The Department of the Interior’s U.S. Geological Survey is collaborating with partner agencies to conduct scientific experiments designed to evaluate the effect of a high-flow release from Glen Canyon Dam on the natural resources of the Colorado River in Grand Canyon National Park. Researchers from the USGS Grand Canyon Monitoring and Research Center are working with scientists and resource managers from Interior’s Bureau of Reclamation, Fish and Wildlife Service, National Park Service, as well as the Arizona Game and Fish Department, Northern Arizona University and other cooperators to prepare, conduct, and evaluate the experiments.
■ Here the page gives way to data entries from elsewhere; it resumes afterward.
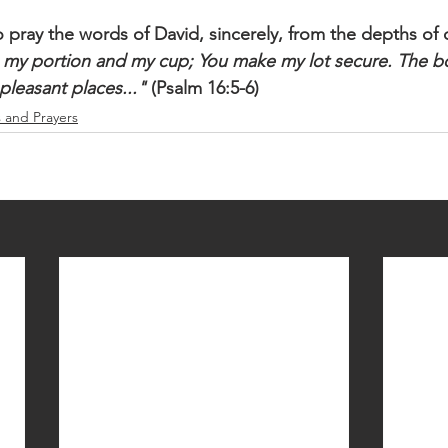
 pray the words of David, sincerely, from the depths of o
 my portion and my cup; You make my lot secure. The bo
 pleasant places..."
 (Psalm 16:5-6)
s and Prayers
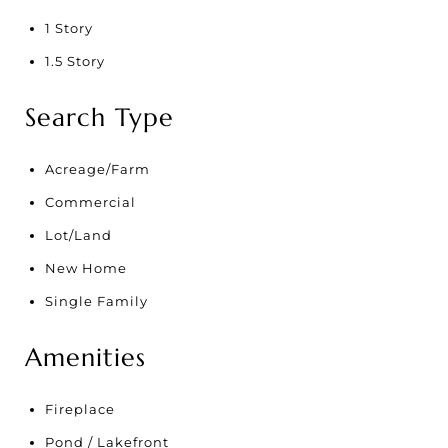
1 Story
1.5 Story
Search Type
Acreage/Farm
Commercial
Lot/Land
New Home
Single Family
Amenities
Fireplace
Pond / Lakefront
Research will be supported by pre- and post-release remote sensing to determine how the beaches and sediment in the system respond to the high flows. Aerial photography will be complemented by channel-bed mapping and sediment classification using sophisticated multibeam sonar. Subsequent remote sensing efforts around Memorial Day, 2005, and 18 months after the test will track changes in the system over time.
The high-flow test, began on Sunday, Nov. 21, 2004. Under the high-flow test experiment, Reclamation will open the dam’s bypass tubes for 90 hours. The peak high flows will run for two and one-half days (60 hours) at about 41,000 cubic-feet-per-second. The goal is to stir up and redistribute sediment from tributary rivers downstream from the dam to enlarge existing beaches and sandbars, create new ones, and distribute sediment into drainage channels.
The water released during the experiment will not change the amount of water to be released over the course of the 2005 Water Year. The Annual Operating Plan calls for releasing approximately 8.23 million acre-feet of water from Glen Canyon Dam. That water is sent down river and captured in Lake Mead for use by the Lower Colorado River Basin States. The test flows are factored into that annual volume. Flows later in the year will be adjusted downward to factor in the additional water released between Nov. 21 and Nov. 25, 2004.
The science experiments will focus on sediment distribution, native fish and food for aquatic animals. The results of the experiments will be used to evaluate the use of high flows to redistribute tributary sediment as a management tool for the preservation and restoration of natural and cultural resources in the Colorado River corridor below Glen Canyon Dam.